Expect a lot of reports about the Pebble Mine in the coming future, now that the Environmental Protection Agency granted permission to Pebble Limited Partnership to apply for a federal permit.
With Bristol Bay’s salmon fishing industry vehemently opposing the project altogether, Pebble Limited Partnership has announced its intention to scale down the project to some degree – which probably won’t appease too many opponents of any mining in Bristol Bay – the Alaska Dispatch News reported that even smaller doesn’t mean easier in terms of getting the mine going.
Here’s ADN reporter Alex DeMarban with more:
Officials with Northern Dynasty Minerals, Pebble’s parent company, said Friday they were not ready to release details about the proposal. But in a conference call with investors, they described plans for a smaller project with strong environmental protections.
Mike Heatwole, spokesman for the project, said the company would soon release details about its new plan.
Dennis McLerran, the former EPA regional administrator who led the 2014 Bristol Bay Watershed Assessment, said on Friday he believes the mine will never be developed.
One problem is the huge development costs, in part because the site is so remote, while the capital cost of removing precious metals from the low-grade ore is high.
But following news of the settlement Friday, McLerran also said he was concerned that under a Trump administration, Pebble has a chance of advancing toward development by “gaming” the permitting review process with a small-mine concept.
“Then the foot is in the door and the long-term expansion potential is there,” said McLerran, an Obama presidential appointee who resigned from the EPA in December.
But the obstacles and anger over the project will likely keep this plan a difficult one to execute.

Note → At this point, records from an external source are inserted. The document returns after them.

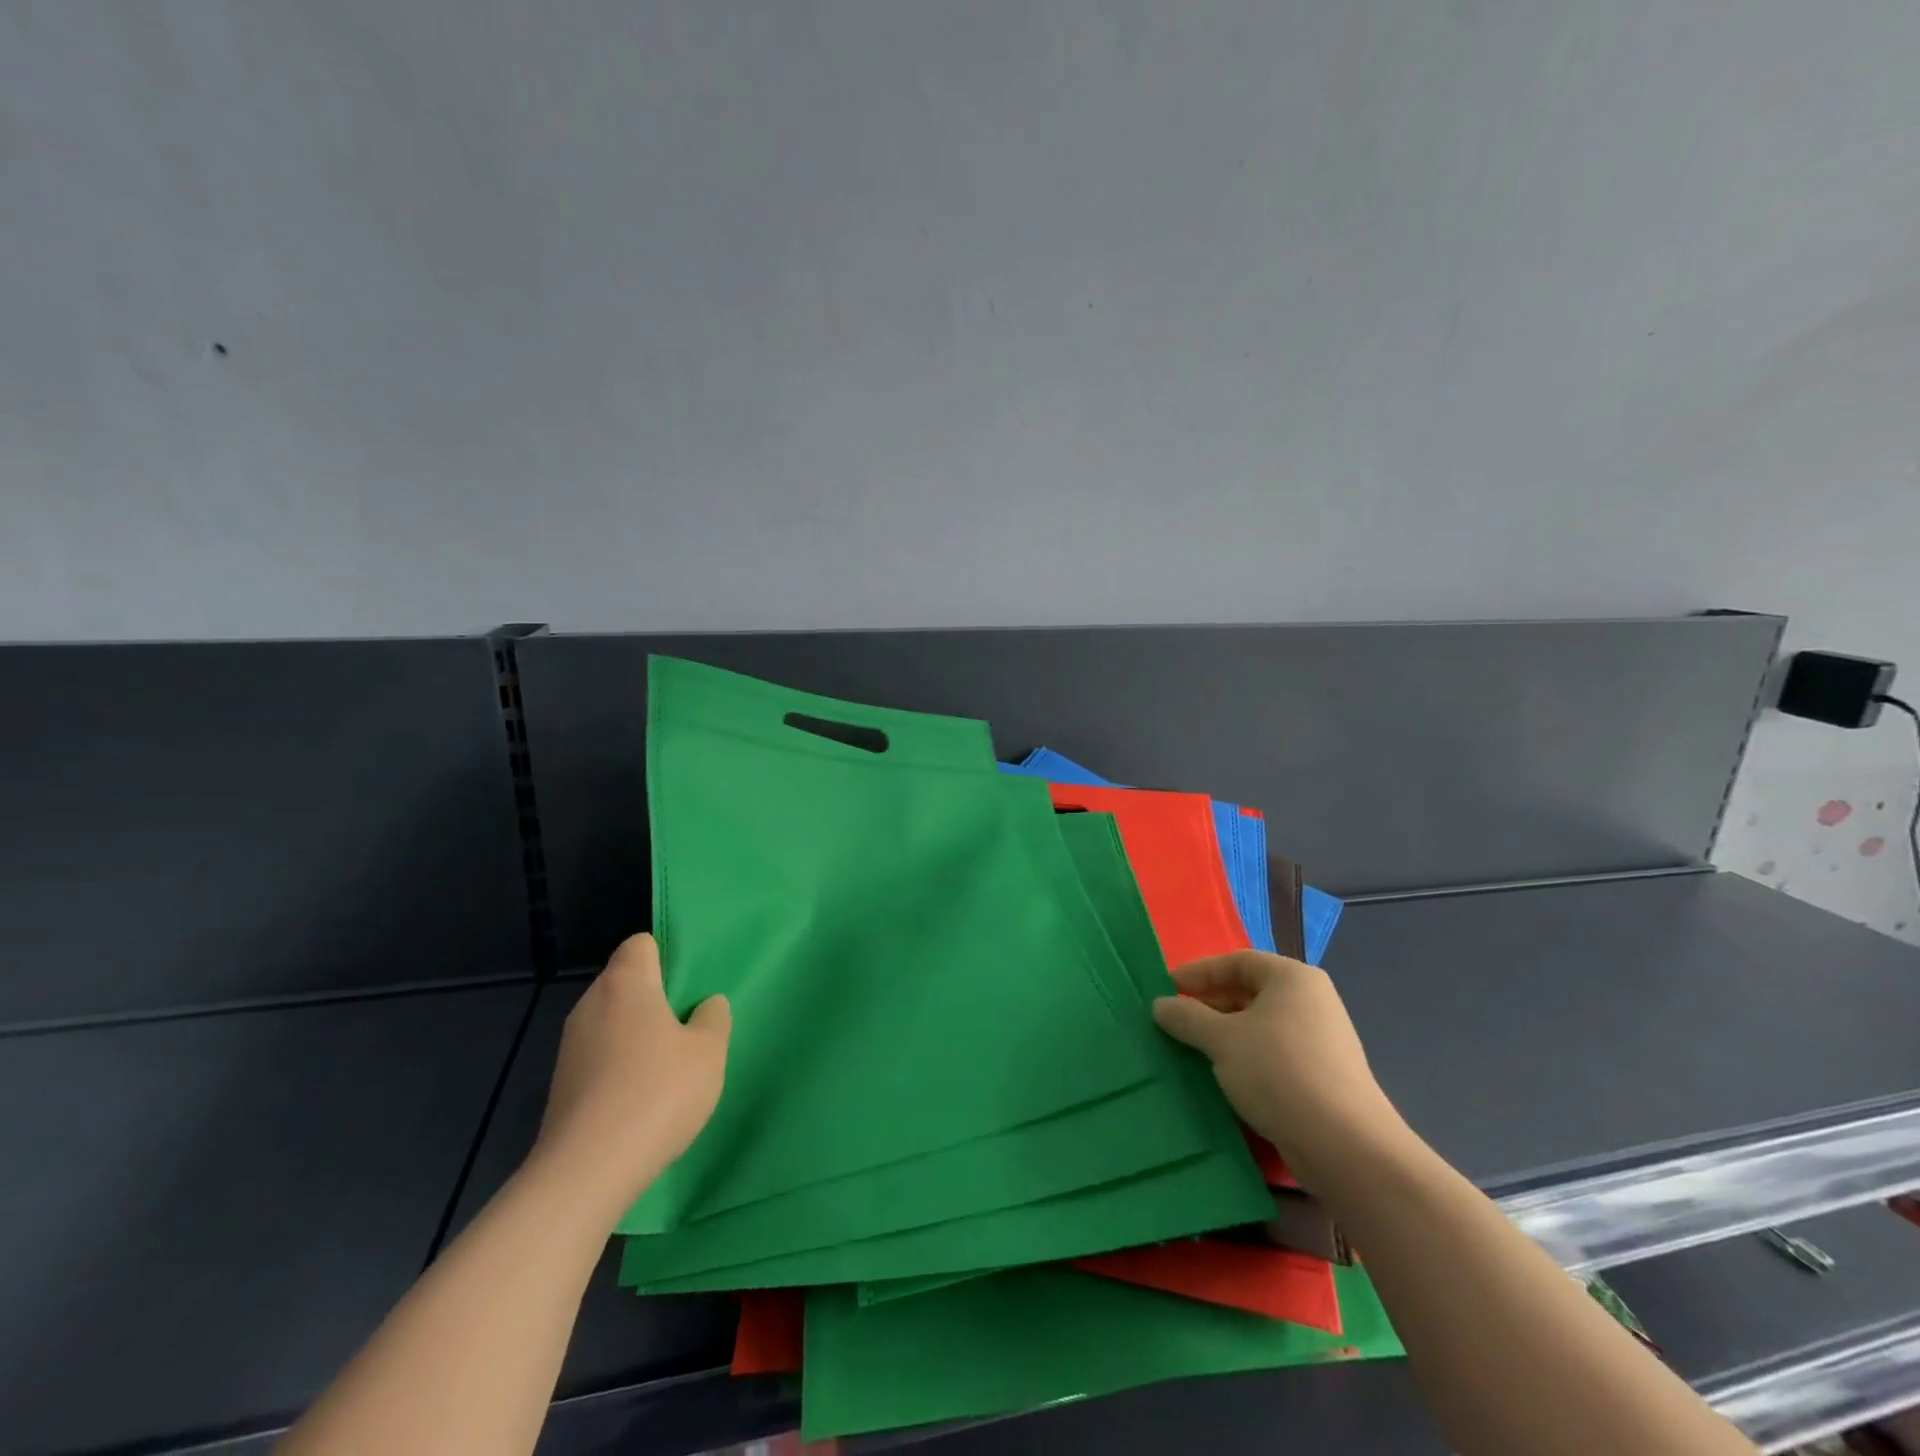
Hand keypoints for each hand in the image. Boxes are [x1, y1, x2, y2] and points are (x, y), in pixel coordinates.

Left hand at [529, 933, 730, 1217]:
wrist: (585, 1172)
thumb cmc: (656, 1094)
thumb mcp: (709, 1052)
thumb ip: (713, 1018)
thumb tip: (705, 1005)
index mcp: (626, 984)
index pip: (640, 944)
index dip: (666, 956)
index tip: (690, 985)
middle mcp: (591, 1004)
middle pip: (625, 982)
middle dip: (655, 997)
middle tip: (688, 1025)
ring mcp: (570, 1045)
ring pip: (611, 1021)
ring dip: (637, 1034)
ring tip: (668, 1065)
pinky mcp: (561, 1083)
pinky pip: (599, 1055)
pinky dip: (618, 1065)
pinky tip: (641, 1097)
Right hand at [1153, 952, 1408, 1192]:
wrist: (1345, 1146)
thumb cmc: (1278, 1072)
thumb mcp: (1222, 1040)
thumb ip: (1187, 1017)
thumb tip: (1160, 1005)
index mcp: (1292, 978)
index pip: (1237, 961)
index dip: (1199, 972)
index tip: (1168, 988)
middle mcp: (1311, 1001)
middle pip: (1250, 991)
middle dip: (1210, 1005)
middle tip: (1176, 1020)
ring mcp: (1321, 1039)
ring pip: (1260, 1026)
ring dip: (1225, 1034)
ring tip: (1192, 1049)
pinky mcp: (1323, 1075)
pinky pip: (1273, 1053)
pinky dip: (1245, 1057)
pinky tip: (1223, 1076)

More from the report:
Heatwole said on Friday it’s “speculation” to examine possible development scenarios until Pebble can present a proposal in the coming weeks.
“This is exactly the process that EPA engaged in with its pre-emptive actions against the project,” he said.
“Today’s focus is on the settlement and getting the project back on the established path for evaluating resource projects,” he said.
Mine opponents from the Bristol Bay region have said even a small mine will devastate the salmon fishery commercial and subsistence fishermen rely on.
“We are not fooled by them and no one should be,” said Alannah Hurley, with United Tribes of Bristol Bay.